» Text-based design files
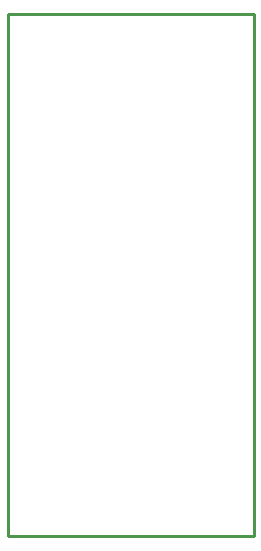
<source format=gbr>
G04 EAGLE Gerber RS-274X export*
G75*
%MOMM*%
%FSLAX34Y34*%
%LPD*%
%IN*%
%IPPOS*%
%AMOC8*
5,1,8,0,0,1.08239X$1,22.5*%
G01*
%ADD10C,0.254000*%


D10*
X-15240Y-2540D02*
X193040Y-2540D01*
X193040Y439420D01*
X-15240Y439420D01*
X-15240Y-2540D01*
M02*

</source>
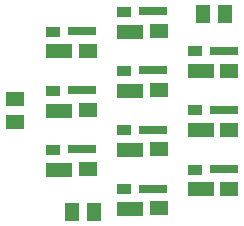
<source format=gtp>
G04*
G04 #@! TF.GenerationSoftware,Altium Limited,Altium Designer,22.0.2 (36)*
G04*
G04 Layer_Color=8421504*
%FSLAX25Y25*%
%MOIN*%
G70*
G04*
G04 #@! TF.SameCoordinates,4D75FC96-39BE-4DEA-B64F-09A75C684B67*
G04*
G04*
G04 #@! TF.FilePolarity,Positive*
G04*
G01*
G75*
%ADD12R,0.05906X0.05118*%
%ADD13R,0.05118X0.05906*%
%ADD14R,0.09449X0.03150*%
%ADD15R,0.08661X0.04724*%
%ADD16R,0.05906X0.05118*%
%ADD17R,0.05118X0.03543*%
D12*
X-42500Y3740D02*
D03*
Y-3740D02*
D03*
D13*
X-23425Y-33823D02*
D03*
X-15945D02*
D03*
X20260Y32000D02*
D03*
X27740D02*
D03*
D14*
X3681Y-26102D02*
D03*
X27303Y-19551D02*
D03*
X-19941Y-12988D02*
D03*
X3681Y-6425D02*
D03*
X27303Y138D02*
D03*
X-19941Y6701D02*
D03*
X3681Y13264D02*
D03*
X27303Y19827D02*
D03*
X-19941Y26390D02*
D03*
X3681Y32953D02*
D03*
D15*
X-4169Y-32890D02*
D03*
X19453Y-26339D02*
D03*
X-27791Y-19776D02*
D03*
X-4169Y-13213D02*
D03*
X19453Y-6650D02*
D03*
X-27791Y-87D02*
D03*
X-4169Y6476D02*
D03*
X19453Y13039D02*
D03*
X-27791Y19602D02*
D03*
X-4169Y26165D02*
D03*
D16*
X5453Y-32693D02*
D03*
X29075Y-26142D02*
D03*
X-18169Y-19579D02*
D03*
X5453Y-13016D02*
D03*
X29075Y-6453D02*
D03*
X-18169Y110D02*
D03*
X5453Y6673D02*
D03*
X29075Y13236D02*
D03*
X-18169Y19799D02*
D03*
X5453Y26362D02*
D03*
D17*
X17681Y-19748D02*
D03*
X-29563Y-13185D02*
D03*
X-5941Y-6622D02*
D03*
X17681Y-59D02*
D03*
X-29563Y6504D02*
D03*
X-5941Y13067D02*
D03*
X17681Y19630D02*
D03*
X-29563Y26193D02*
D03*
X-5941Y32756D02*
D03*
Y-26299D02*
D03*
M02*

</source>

» Task description
Each entry above has to be set down again verbatim, except for its pictures.

» Your solution
<source format=gbr>
G04 EAGLE Gerber RS-274X export*
G75*
%MOMM*%
%FSLAX34Y34*%
%LPD*%
%IN*%
%IPPOS*%
%AMOC8*
5,1,8,0,0,1.08239X$1,22.5*%
G01*
%ADD10C,0.254000*%


D10*
X-15240Y-2540D02*
X193040Y-2540D01*
X193040Y439420D01*
X-15240Y439420D01*
X-15240Y-2540D01*
M02*

</source>
<source format=gtp>
G04*
G04 #@! TF.GenerationSoftware,Altium Limited,Altium Designer,22.0.2 (36)*
G04*
G04 Layer_Color=8421504*
%FSLAX25Y25*%
%MOIN*%
G70*
G04*
G04 #@! TF.SameCoordinates,4D75FC96-39BE-4DEA-B64F-09A75C684B67*
G04*
G04*
G04 #@! TF.FilePolarity,Positive*
G04*
G01*
G75*
%ADD12R,0.05906X0.05118*%
%ADD13R,0.05118X0.05906*%
%ADD14R,0.09449X0.03150*%
%ADD15R,0.08661X0.04724*%
%ADD16R,0.05906X0.05118*%
%ADD17R,0.05118X0.03543*%
D12*
X-42500Y3740D02*
D03*
Y-3740D02*
D03*
D13*
X-23425Y-33823D02*
D03*
X-15945D02*
D03*
X20260Y32000D02*
D03*
X27740D02*
D03*
D14*
X3681Y-26102D02*
D03*
X27303Y-19551D02*
D03*
X-19941Y-12988D02*
D03*
X3681Y-6425D02*
D03*
X27303Y138D02*
D03*
X-19941Y6701D02*
D03*
X3681Y13264D02*
D03*
X27303Y19827D02*
D03*
X-19941Y26390D02*
D03*
X3681Y32953D02*
D03*
D15*
X-4169Y-32890D02*
D03*
X19453Y-26339D02*
D03*
X-27791Y-19776D02*
D03*
X-4169Y-13213D02*
D03*
X19453Y-6650D02*
D03*
X-27791Y-87D02*
D03*
X-4169Y6476D02*
D03*
X19453Y13039D02*
D03*
X-27791Y19602D02*
D03*
X-4169Y26165D02*
D03*
D16*
X5453Y-32693D02*
D03*
X29075Y-26142D02*
D03*
X-18169Y-19579D02*
D03*
X5453Y-13016D02*
D03*
X29075Y-6453D02*
D03*
X-18169Y110D02*
D03*
X5453Y6673D02*
D03*
X29075Y13236D02*
D03*
X-18169Y19799D02*
D03*
X5453Y26362D02*
D03*
D17*
X17681Y-19748D02*
D03*
X-29563Y-13185D02*
D03*
X-5941Y-6622D02*
D03*
X17681Y-59D02*
D03*
X-29563Y6504D02*
D03*
X-5941Y13067D02*
D03*
X17681Y19630D02*
D03*
X-29563Y26193D02*
D03*
X-5941Y32756D02*
D03*
Y-26299D02*
D03*
M02*

</source>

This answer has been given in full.